Approximately half of all adults across the country live with at least one incurable long-term illness such as diabetes, heart disease, cancer, or autoimmune diseases, just to name a few. Chronic illnesses can present at any age, pose life-long challenges and are often progressively debilitating in nature. It goes without saying that beyond the physical ailment itself, individuals living with chronic conditions can often experience a spectrum of emotions ranging from shock, denial, anger, sadness, confusion, shame, loss, stress, and fear. These illnesses can impact many day-to-day activities that other people take for granted. Many symptoms and disease presentation may also differ between individuals, adding an element of uncertainty regarding the future. All of this can make individuals vulnerable to developing anxiety and depression which in turn can make their illnesses feel more unbearable and worsen their health.
It is imperative therefore, to bear in mind that it’s not just a phase that will pass. The focus shifts from recovery to managing the symptoms of the disease and maintaining a good quality of life. Here are just a few strategies to cope with chronic illnesses to ensure that you continue to live a fulfilling life.
- Actively face your disease. One of the best ways to deal with the uncertainty and unpredictability of your disease course is to arm yourself with knowledge and information that helps you understand your illness and help you prepare for what to expect. Be an active player in your treatment. Do your own research (make sure to use reliable sources!) and note down all your questions to ask your physician regarding symptoms, prognosis, treatment options, and so on. Getting the right information from trusted healthcare professionals and specialists in the field is important and can empower you to make informed choices and decisions regarding your treatment.
- Acknowledge the limitations and challenges. Depending on the nature of your condition, you may face varying levels of limitations on your abilities compared to your past. It can be physical limitations like experiencing fatigue, pain, or impaired mobility. There can be life-style related changes to manage your condition such as measuring your blood glucose before and after each meal or cutting back on certain activities. There can be financial challenges with increased medical costs or loss of income from taking time off work. These changes may happen intermittently over time and may also evolve over the course of your illness. Listen to your body and slow down when you need to. You may need to adjust many of your priorities to accommodate your health. Accepting your limitations will help you make more realistic goals and choices and lessen any disappointment or sadness in not being able to keep up with your previous level of activity.
- Focus on moving forward – Oftentimes, when faced with an illness, we focus our efforts on recovering and look forward to getting “back” on track. However, that may not be a realistic goal for many chronic illnesses. One of the hardest challenges to face is to come to terms with the reality that there may be no going back to the way things were prior to your diagnosis and this alone can understandably cause a lot of distress. One way to cope with this is to embrace your new normal and focus your thoughts and energy into figuring out how to move forward in spite of illness or adversity. While it is perfectly natural to experience a sense of grief regarding your illness or loss of independence, just know that there may still be countless ways to continue to lead a joyous and well-rounded life with meaningful experiences.

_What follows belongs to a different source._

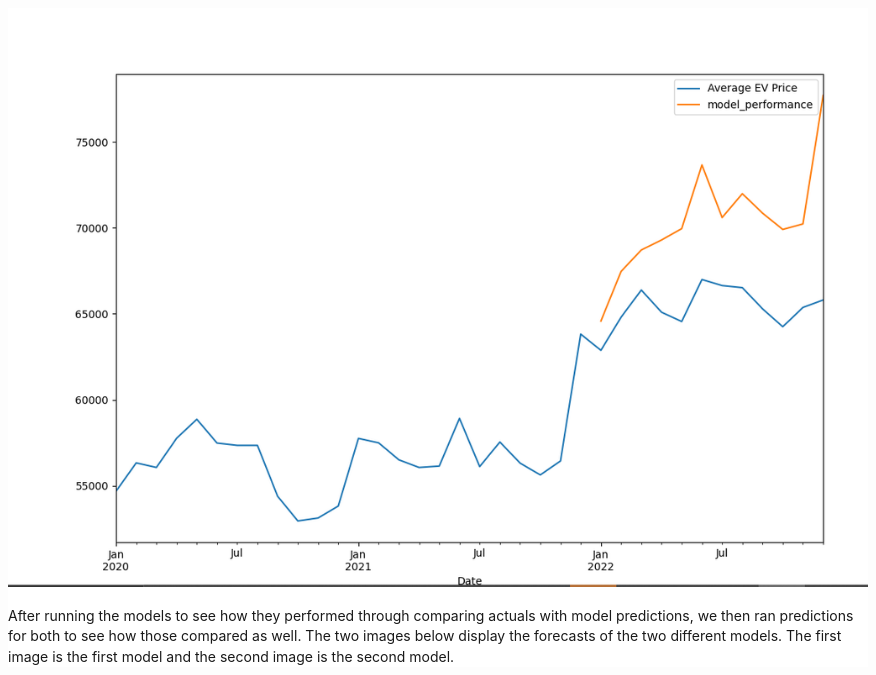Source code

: ![price2](assets/15y_projection_evprice_bad.PNG)

After running the models to see how they performed through comparing actuals with model predictions, we then ran predictions for both to see how those compared as well. The two images below display the forecasts of the two different models. The first image is the first model and the second image is the second model.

- Involve friends and family. Many individuals often hesitate to share their health concerns with friends and family, especially in the early stages following diagnosis. You may not want your loved ones to worry about you or feel like you may be a burden to them, or you may be struggling with feelings of shame regarding your illness. Suffering in silence or isolating yourself from social interactions can negatively impact your mental health and put you at a higher risk for developing depression. Speaking openly about your illness can not only help your loved ones understand how best to support and care for you but it can even make your relationships stronger than ever. Allowing your friends and family to be a part of your journey can ensure you have the right support system that will help you remain optimistic and resilient while navigating difficult times.
- Take control over your actions. While many aspects of your illness may be out of your control, there are still quite a lot of things that are well within your ability to influence when it comes to taking care of your health. Focus on the things that you can control, like taking your medications routinely as prescribed, keeping up with doctors’ appointments, exercising whenever you can, eating a healthy diet, knowing when to slow down and working on developing a resilient mindset. Taking ownership of your actions whenever possible can help you regain some sense of control over your life and over time will be instrumental in maintaining your physical and mental health and wellbeing.
- Be your own advocate. Living with a chronic illness not only impacts your physical health but may also cause many emotional upheavals throughout the course of your disease. You may experience bouts of self-doubt, anxiety, hopelessness, frustration and fear. In those moments, it is important to be kind to yourself and check any inner monologue that may be fuelling negative thoughts. Practice patience and self-compassion and remind yourself that your illness does not define you. You will also likely be facing many invisible challenges that are not always immediately obvious to those around you so make sure to speak up to address any needs or accommodations that will ease your burden. If needed, work with your healthcare provider to connect to resources within your community that can provide additional support and assistance.